今年の四月から、私は映画館でアルバイトを初めた。初めは若い関西訛りの若造社員が癪に障るだとか、ノリが大学の飲みサーみたいで嫌だとかで、こんなバイト先さっさと辞めてやる、などと思っていたが、そんな気持ちは一ヶ月も経った頃にはとうに消えていた。
苦手意識の発端は無知である、というのはどうやら嘘ではなかったようだ。接してみると案外、社員たちは怖くない。私が嫌いだった若造社員は親のコネで入ったということを聞いて納得したし、仕事が出来なくて嫌われてるということを風の噂で聞いてから、癪に触ろうが何だろうが、もうどうでも良くなった。飲みサーだと思っていたノリも、コミュニケーションを取る事が久しぶりだった故の混乱だった。みんな、優しくていい子達だった。

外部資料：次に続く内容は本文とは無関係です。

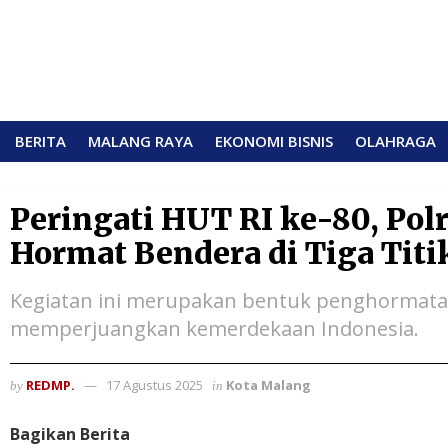
BERITA
MALANG RAYA
EKONOMI BISNIS
OLAHRAGA
Peringati HUT RI ke-80, Pol
Hormat Bendera di Tiga Titi
Kegiatan ini merupakan bentuk penghormatan
memperjuangkan kemerdekaan Indonesia.
REDMP.
17 Agustus 2025
Kota Malang
by
in
Bagikan Berita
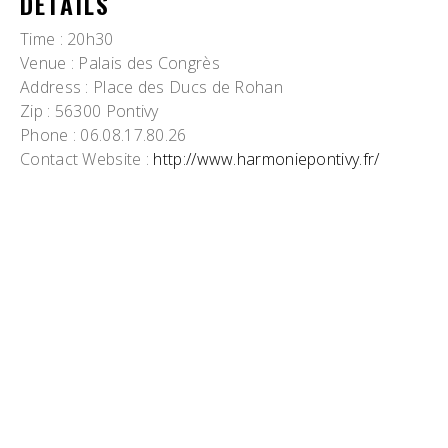
DETAILS
Time
: 20h30
Venue
: Palais des Congrès
Address
: Place des Ducs de Rohan
Zip
: 56300 Pontivy
Phone
: 06.08.17.80.26
Contact Website
:
http://www.harmoniepontivy.fr/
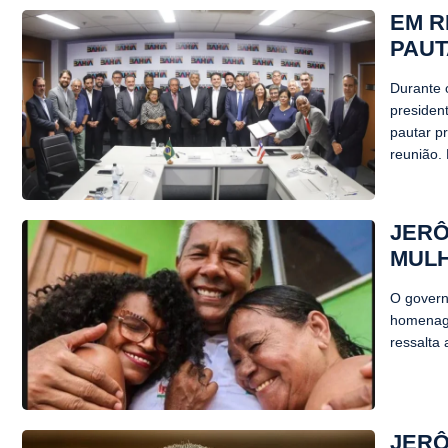
EM R
PAUT
Durante 
presiden
pautar p
reunião. 
JERÔ
MULH
O govern
homenage
ressalta 
JERÔ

外では社交性を発揮出来る私は、いつも脇腹に社交性スイッチをこしらえている。バイト先の裏にある社員用エレベーターに乗り、そこでやっと脇腹のスイッチを押すのである。その為、それまでの道のりで偶然出くわしたバイト仲間に気さくに話すことなどは到底難しい。

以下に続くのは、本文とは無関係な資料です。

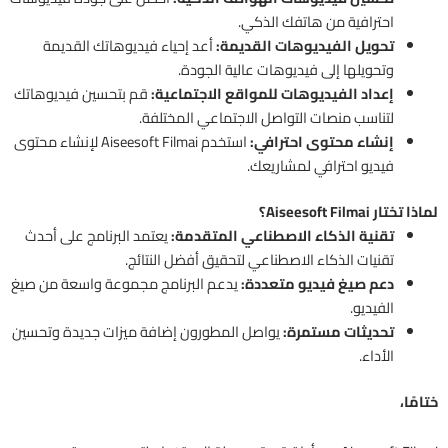
احترافية من هاتفك الذكي.
تحويل الفيديوهات القديمة:
أعد إحياء فيديوهاتك القديمة
وتحويلها إلى فيديوهات عالية الجودة.
إعداد الفيديوهات للمواقع الاجتماعية:
قم بتحسين فيديوهاتك
لتناسب منصات التواصل الاجتماعي المختلفة.
إنشاء محتوى احترافي:
استخدم Aiseesoft Filmai لإنشاء محتوى
فيديو احترافي لمشاريعك.
لماذا تختار Aiseesoft Filmai؟
تقنية الذكاء الاصطناعي المتقدمة:
يعتمد البرنامج على أحدث
تقنيات الذكاء الاصطناعي لتحقيق أفضل النتائج.
دعم صيغ فيديو متعددة:
يدعم البرنامج مجموعة واسعة من صيغ
الفيديو.
تحديثات مستمرة:
يواصل المطورون إضافة ميزات جديدة وتحسين
الأداء.
ختامًا،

8月、私はバイト仲間とディズニーランドに行った。ここに至るまでに色々あったが結局何も無かったので話す手間は省くとしよう。
約3年ぶりのディズニーだった。3年ぶりのディズニーという事と、初の男女ディズニーということで、わたしは胸を躍らせていた。その中にOという同い年の男がいた。彼は私と同い年で少し面白い。その当時、私は彼のことをなんとも思っていなかった。顔はタイプでは無いが高身長の頭良さそうな少し面白い同い年、という認識だった。

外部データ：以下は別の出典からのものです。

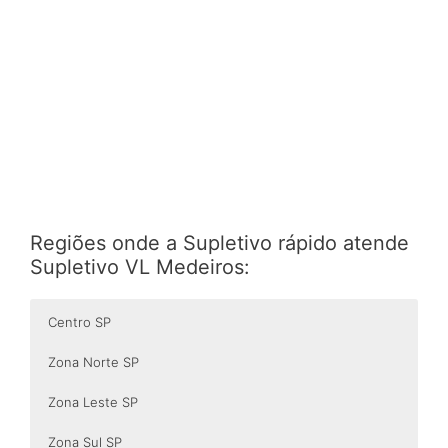
Regiões onde a Supletivo rápido atende
Supletivo VL Medeiros:
Centro SP
Zona Norte SP
Zona Leste SP
Zona Sul SP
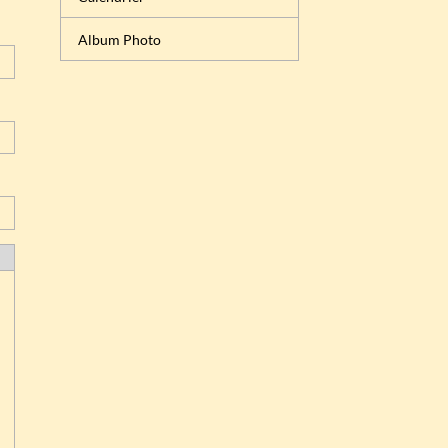
Album Photo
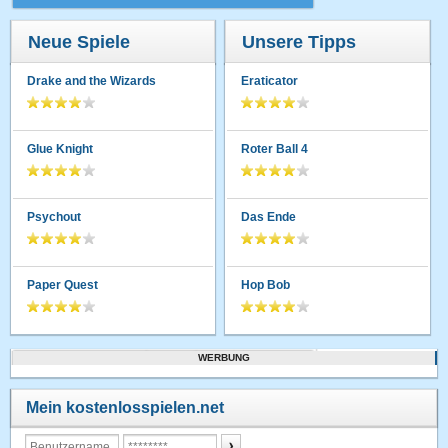
Neue Spiele
Unsere Tipps
Drake and the Wizards
Eraticator
Glue Knight
Roter Ball 4
Psychout
Das Ende
Paper Quest
Hop Bob
WERBUNG
Mein kostenlosspielen.net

そんな彼とまともに話すのはこのディズニーが初めてだった。まともに話をしたことがない人と夢の国に行くというのはなんとも大学生じみた行動であろう。その日は暑かった。彼は百均で千円で買ったという妙な手持ち扇風機を持ってきていた。私は百円均一で千円の物を買う人間のその心が分からない。「どこで買ったの?」「百均」「え、安いね!」「でも千円した」というくだりをするのは面倒だし、何故か騙されたような気分にもなるからだ。しかし今回は油断しているうちにその「百均で買った千円の手持ち扇風機」に先手を取られた。圧勝である。Oはずっと私にその扇風機を向けていてくれたのだ。それによって私は、情けないが、少しばかりのときめきを感じた。この感情は、私の恋愛経験の少なさを物語っている。
先手を打たれるばかりではやってられないと、わたしも負けじと暑いから入りなよと言って小さな日傘に二人で入ったりもした。
こうして私はOに少しばかり、今までと違う感情を持ち始めていった。